TEXT:
········
No one is saying it was a completely different city state. It was in the same place, but partially flooded. Athens today is right on a coast where most of that surrounding sea was dry land 9000 years before the time of Solon.

He said their city was flooded.

That is hilariously fucking vague. Neck yourself you mong

Yeah right? I mean there are so many other landmasses encircling the west of the Atlantic.

By this logic the Greeks discovered fucking Antarctica by postulating Terra Australis. And again I'd like to reiterate that you and your samefag posts are ignoring all of the shit Plato said that's literally impossible and focusing instead on the few things he said that *could* point to the Azores if we're super lenient.
········
DATASET CONTENT:
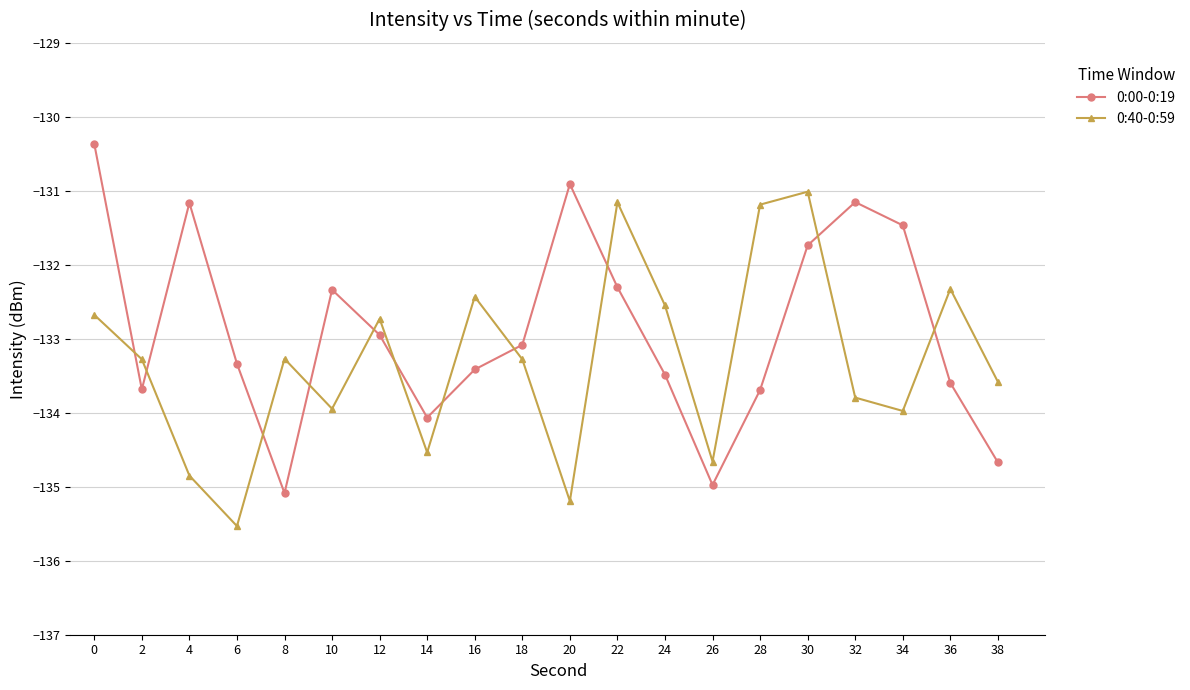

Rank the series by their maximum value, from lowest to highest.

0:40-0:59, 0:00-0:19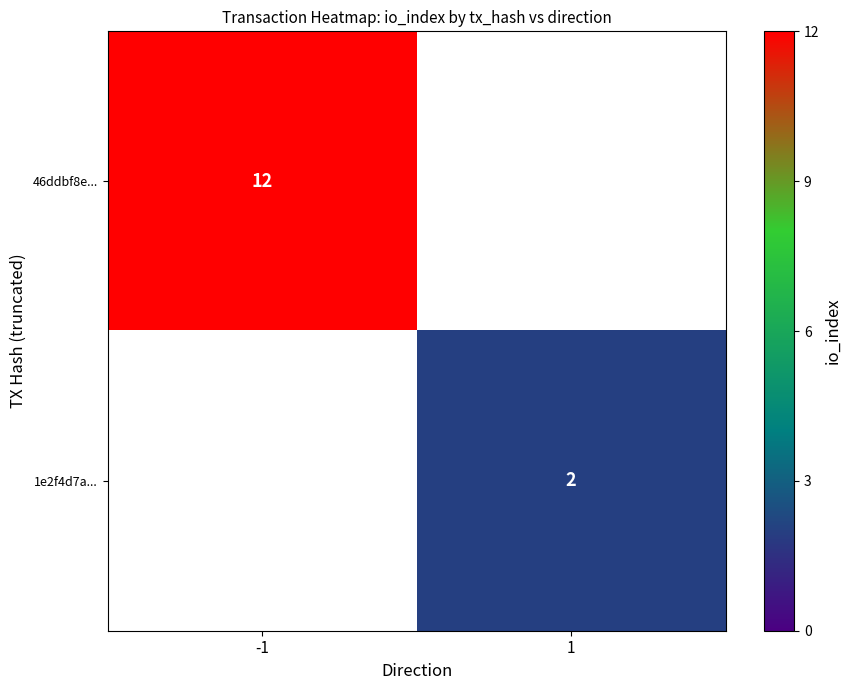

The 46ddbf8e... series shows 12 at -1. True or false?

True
········
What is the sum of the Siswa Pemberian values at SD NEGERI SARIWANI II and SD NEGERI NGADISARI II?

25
········
TASK: According to the text, how many years before the time of Solon was most of the sea around present-day Athens dry land? Nothing in the entries is needed here.

FINISHED EXERCISE: 9000 years.